DATA FOR PROCESSING -
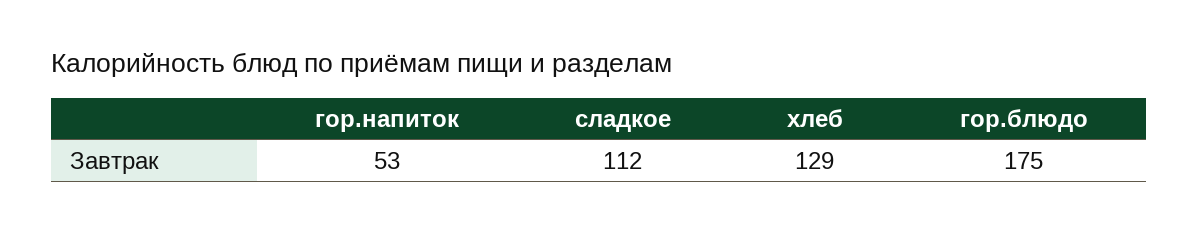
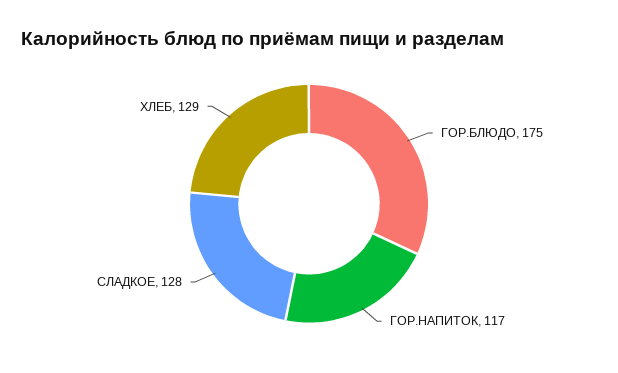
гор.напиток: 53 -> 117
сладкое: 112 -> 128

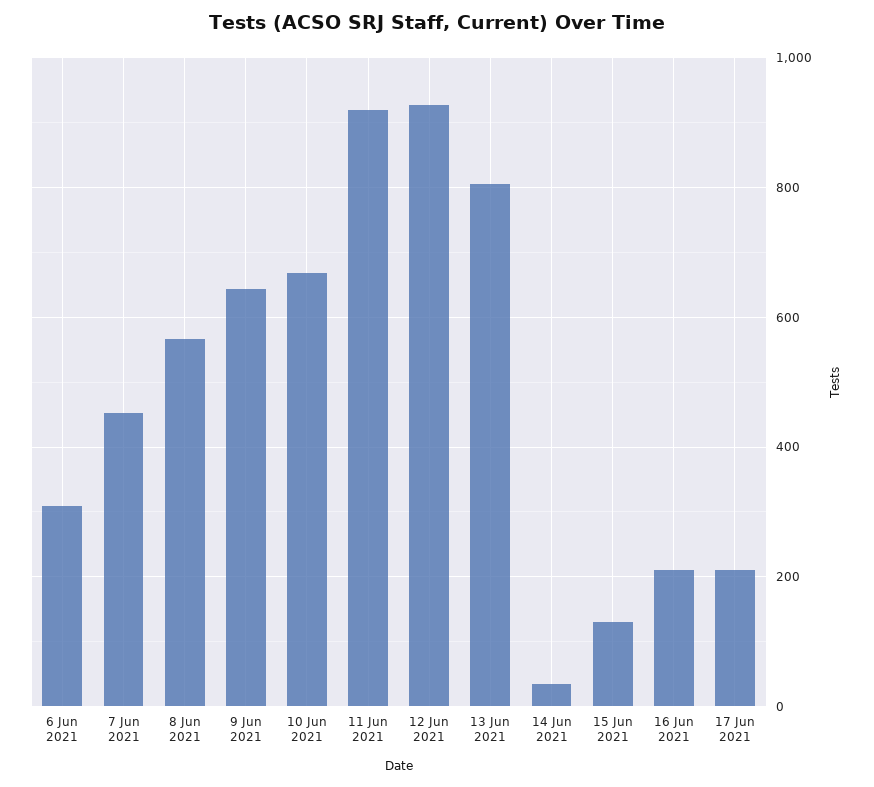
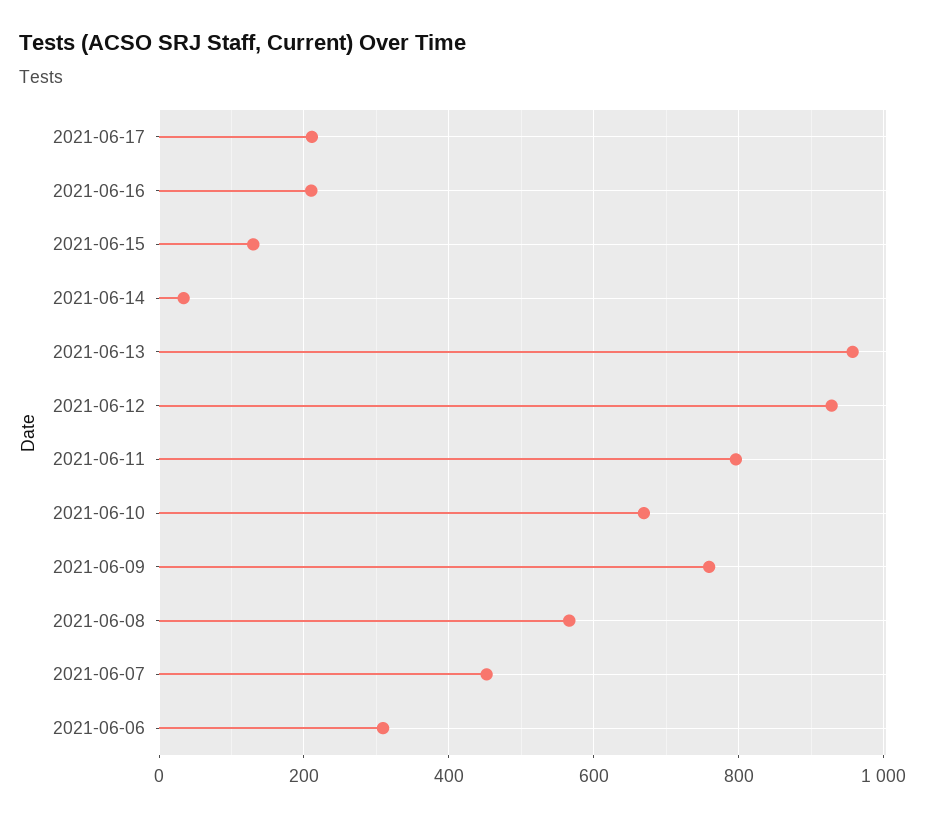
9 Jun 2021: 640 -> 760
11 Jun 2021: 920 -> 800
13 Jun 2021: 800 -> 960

TASK ITEM -
Repeat the full listing above exactly, with no pictures in the copy.

RESPONSE BOX -
гор.напиток: 53 -> 117
сладкое: 112 -> 128

9 Jun 2021: 640 -> 760
11 Jun 2021: 920 -> 800
13 Jun 2021: 800 -> 960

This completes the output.